Maltempo (Alfred – Editions Delcourt)
L’histoire se déroule dans un patelin perdu du sud de l’Italie. A priori, ce décor de rêve ferait saliver n’importe quel touriste du nord de l’Europe, avec ses ruelles pleines de charme et sa vue imprenable sur la mer. Sans oublier le soleil généreux durant la majeure partie de l’année. Mais cela n’empêche pas Mimmo, 15 ans, de n’avoir qu’un seul souhait: quitter au plus vite son village natal. Il faut dire que le travail est plutôt rare dans le coin et que beaucoup d’habitants préfèrent se tourner vers la mafia ou vers l’extrême-droite pour échapper à la misère ou à l’ennui. Du coup, quand une occasion unique de réaliser son rêve se présente de manière complètement inattendue, Mimmo va tout faire pour la saisir. En plein cœur de l’été, il apprend que les présentateurs de « Vieni cantare », la plus célèbre émission de radio-crochet du pays, une sorte de version italienne de la Star Academy ou The Voice, vont organiser un casting dans son village. Même Valeria Guzzoli, la présentatrice vedette de l’émission, sera de la partie. Ni une ni deux, Mimmo décide d’enfourcher son scooter, la guitare dans le dos, pour reconstituer le groupe de rock qu’il forme avec ses amis. Il y a Gennaro, surnommé Mortadelle parce qu’il est le fils de l’épicier, Guido le bassiste à la personnalité un peu spéciale, et Cesare, le chanteur aux yeux bleu acier, un idéaliste qui se désole de voir la nature environnante être remplacée par des hôtels à touristes. Certes, le chantier est à l’arrêt depuis quelques jours en raison d’actes de sabotage, mais il n’empêche, la vue de ces grandes grues lui sape le moral. Heureusement, il y a Alba, la plus belle fille du village, pour lui redonner le sourire… Le groupe, baptisé Maltempo, va-t-il réussir à briller lors du casting? Pas sûr, car Maltempo signifie « mauvais temps » ou « perturbations » en italien.

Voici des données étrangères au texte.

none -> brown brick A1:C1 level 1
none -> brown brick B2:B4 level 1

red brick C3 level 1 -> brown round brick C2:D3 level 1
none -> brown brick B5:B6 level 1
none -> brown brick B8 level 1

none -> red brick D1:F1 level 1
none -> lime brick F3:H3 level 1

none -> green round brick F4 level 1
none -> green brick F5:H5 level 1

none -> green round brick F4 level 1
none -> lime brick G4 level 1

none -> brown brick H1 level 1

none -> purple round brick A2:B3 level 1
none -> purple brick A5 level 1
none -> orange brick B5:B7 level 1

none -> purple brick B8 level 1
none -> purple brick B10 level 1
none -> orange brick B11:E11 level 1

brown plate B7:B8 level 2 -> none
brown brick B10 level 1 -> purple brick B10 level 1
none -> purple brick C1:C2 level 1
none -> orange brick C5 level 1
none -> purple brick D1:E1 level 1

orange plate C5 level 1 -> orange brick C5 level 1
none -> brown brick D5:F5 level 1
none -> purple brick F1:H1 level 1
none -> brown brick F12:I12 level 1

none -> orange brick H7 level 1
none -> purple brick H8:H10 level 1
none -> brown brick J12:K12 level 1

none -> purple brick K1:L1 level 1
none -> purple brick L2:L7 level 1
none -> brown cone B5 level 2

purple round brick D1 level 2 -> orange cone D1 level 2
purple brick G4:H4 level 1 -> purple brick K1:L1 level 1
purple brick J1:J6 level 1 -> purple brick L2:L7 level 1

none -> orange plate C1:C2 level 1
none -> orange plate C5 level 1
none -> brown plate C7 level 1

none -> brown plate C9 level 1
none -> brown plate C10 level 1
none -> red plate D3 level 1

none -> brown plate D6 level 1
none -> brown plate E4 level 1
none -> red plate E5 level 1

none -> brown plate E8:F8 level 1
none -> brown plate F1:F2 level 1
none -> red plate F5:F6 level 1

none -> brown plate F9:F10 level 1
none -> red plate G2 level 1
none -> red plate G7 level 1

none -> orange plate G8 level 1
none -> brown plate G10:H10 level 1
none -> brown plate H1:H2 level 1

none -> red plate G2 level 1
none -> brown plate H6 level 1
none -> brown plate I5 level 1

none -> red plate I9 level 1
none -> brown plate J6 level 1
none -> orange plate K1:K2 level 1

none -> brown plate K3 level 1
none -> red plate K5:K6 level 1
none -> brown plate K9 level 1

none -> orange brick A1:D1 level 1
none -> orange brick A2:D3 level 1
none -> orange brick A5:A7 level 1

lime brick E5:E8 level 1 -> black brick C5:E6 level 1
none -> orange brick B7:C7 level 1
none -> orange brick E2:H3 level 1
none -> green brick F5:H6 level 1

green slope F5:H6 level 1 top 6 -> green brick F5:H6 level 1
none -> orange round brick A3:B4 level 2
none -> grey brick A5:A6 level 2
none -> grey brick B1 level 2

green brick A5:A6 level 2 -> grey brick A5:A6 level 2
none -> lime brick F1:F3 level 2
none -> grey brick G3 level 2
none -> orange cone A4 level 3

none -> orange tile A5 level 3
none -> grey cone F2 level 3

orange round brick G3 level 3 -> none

Voici une BD qui devrait plaire à tous les amoureux d’Italie et de musique rock. Après « Come Prima », prix du meilleur album à Angoulême en 2014 et bientôt adapté au cinéma, puis « Senso », l’auteur français Alfred, qui est lui-même à moitié transalpin, achève en beauté sa trilogie italienne. « Come Prima », « Senso » et « Maltempo » sont trois récits qui peuvent se lire de manière totalement indépendante. Tous trois racontent une Italie un peu fantasmée, à la fois solaire et mélancolique. Pour imaginer ces récits, Alfred s’appuie sur ses souvenirs d’enfance et d’adolescence, sur son amour du cinéma italien des années 50-60-70 et sur son expérience de l’Italie moderne, puisqu’il y a vécu plusieurs années. Comme ses deux prédécesseurs, « Maltempo » est à nouveau un album très réussi. C’est un récit à la fois doux et amer, dans lequel Alfred peaufine ses personnages et ses ambiances avec soin. Grâce aussi aux magnifiques couleurs de Laurence Croix, on a vraiment l’impression de se promener dans les petites ruelles désertes d’un petit village du sud de l’Italie. Mais tout n’est pas rose pour autant: l’Italie d’Alfred n’est pas seulement une Italie de carte postale, c’est aussi un pays où les tracts pour l’extrême droite fleurissent, où les chantiers sont sabotés, et où subsistent le chômage et la misère. Comment résister au charme de cette comédie dramatique lumineuse? Il y a beaucoup de tendresse, d’émotion et d’humour dans ce récit, qui parle des rêves auxquels on s’accroche avec la force du désespoir. En s’intéressant au groupe de rock formé par Mimmo et ses potes, Alfred raconte une histoire universelle, celle des rêves d’ailleurs et de gloire que l’on ressent tous quand on a 15 ans. A noter que l’auteur de « Maltempo », qui est lui-même musicien, a réellement composé et enregistré des chansons pour accompagner cet album. On peut les retrouver sur les principales plateformes de streaming.